Saved data entries:
· · ·

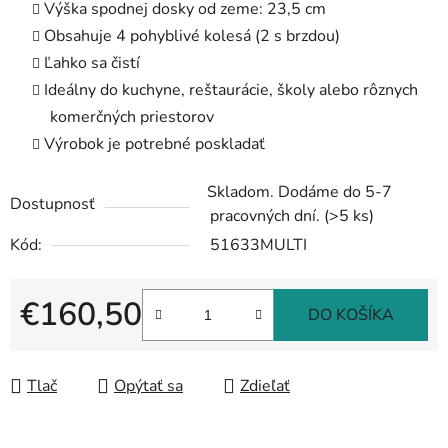
Výška spodnej dosky od zeme: 23,5 cm
Obsahuje 4 pohyblivé kolesá (2 s brzdou)
Ľahko sa čistí
Ideálny do kuchyne, reštaurácie, školy alebo rôznych
komerčných priestorov
Výrobok je potrebné poskladať
Skladom. Dodáme do 5-7
Dostupnosť
pracovných dní.
(>5 ks)
Kód:
51633MULTI
€160,50
DO KOŠÍKA
Jednotková cena:
Tlač
Opýtať sa
Zdieľať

· · ·

### Your task
The expected answer is an exact copy of the lines beginning at the one with "Výrobok je potrebné poskladať" and running to the end of the entries above.

### Task output
Výrobok je potrebné poskladať
Skladom. Dodáme do 5-7
Dostupnosť
pracovných dní.
(>5 ks)
Kód:
51633MULTI
€160,50
DO KOŠÍKA
Jednotková cena:
Tlač
Opýtať sa
Zdieľať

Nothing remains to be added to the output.